Calling the “hypocrisy” of the State about water resources in Sindh, the former president of the Bar Association of the Superior Court of Sindh (SHCBA), Zubair Abro, criticized the contrast between the national policies of Pakistan and his international position.
“Pakistan justifies the allocation of water on the basis that it is a lower riverside country, but at the same time, he denies that the right to riverside areas inferior to the country,” he said while talking in a discussion panel in the event.
He also noted that existing water distribution treaties, the Indo water treaty and the 1991 water distribution agreement do not include any disposition for climate or environmental preservation. Abro requested a review of the agreements.
Challenging what he described as “imperialist extractive policies” promulgated by the state in the river, lawyer Romisa Jami said the Indo River has become a merchandise.
“It was never a merchandise,” he added.
She urged the audience to see the problem through the “decolonization” lens. While the Indo River is a complete ecosystem for the people of Sindh, “to colonial teachers, it offers an extraction opportunity,” Jami said.

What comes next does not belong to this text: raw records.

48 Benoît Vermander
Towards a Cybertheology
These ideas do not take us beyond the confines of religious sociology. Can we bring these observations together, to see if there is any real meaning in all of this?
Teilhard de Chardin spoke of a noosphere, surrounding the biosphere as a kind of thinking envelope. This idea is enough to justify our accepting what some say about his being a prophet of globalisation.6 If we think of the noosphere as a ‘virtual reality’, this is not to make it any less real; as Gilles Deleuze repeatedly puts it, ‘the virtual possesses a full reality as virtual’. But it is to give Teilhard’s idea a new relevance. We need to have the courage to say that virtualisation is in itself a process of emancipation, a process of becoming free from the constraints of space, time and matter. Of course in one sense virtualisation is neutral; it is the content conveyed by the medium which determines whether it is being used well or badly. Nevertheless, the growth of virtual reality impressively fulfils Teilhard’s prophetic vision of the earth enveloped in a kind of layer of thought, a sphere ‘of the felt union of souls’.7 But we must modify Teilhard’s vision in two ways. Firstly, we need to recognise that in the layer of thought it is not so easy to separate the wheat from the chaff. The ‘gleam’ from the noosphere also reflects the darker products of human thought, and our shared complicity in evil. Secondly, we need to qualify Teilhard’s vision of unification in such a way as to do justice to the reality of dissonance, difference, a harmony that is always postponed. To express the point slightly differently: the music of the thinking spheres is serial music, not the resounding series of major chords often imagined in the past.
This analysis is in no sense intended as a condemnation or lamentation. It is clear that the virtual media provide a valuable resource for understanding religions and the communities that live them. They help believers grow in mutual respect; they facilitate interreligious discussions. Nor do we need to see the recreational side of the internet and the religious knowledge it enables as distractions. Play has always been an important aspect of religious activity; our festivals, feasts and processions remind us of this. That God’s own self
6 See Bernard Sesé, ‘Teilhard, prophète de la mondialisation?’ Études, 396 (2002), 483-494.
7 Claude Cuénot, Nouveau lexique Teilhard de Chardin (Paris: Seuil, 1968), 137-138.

She attributed the loss of sustainable agricultural practices to the “construction of irrigation projects by the British empire.” Jami emphasized that people have come to “inherit our colonial past, which has always been driven by profits and never focused on human.” She recommended an existing system review as the only way to follow.
The speakers also gave alarm for the recent initiatives for the construction of channels and corporate agriculture introduced under the green initiative of Pakistan (GPI), which caused protests between Sindh, particularly in Baberloi, where the demonstrations continued for days until the project of the channel was filed. However, the corporate agriculture initiative remains in force.
The lawyer Kazim Mahesar, the activist Ama Haseb Panhwar and defender Riaz Sabzoi, who were involved in the protests, spoke during a panel of discussion about theft of resources, warning that corporate agriculture was “only an appearance of theft of land.”
“We are told that we go to court against these decisions, but with the 26th amendment instead, the doors of justice have been closed for us,” Panhwar told.
Maesar claimed that “the land of Sindh has been stolen under corporate agriculture.” He added: “It’s not that we are against development, we just face destruction.”
In addition, he argued that such development projects “are only for the elite”, and added that “there is nothing for common man.”
The historian Hafeez Baloch, who also spoke on the panel, recalled that Malir, where he was born and grew up, was one of the first victims of monitoring land in Sindh.
“Malir was an agricultural land, but was stolen and delivered to the capitalists,” he said.
He also referred to the late scholar Gul Hassan Kalmati, who had warned that “what is happening in Malir will eventually happen to the rest of Sindh.”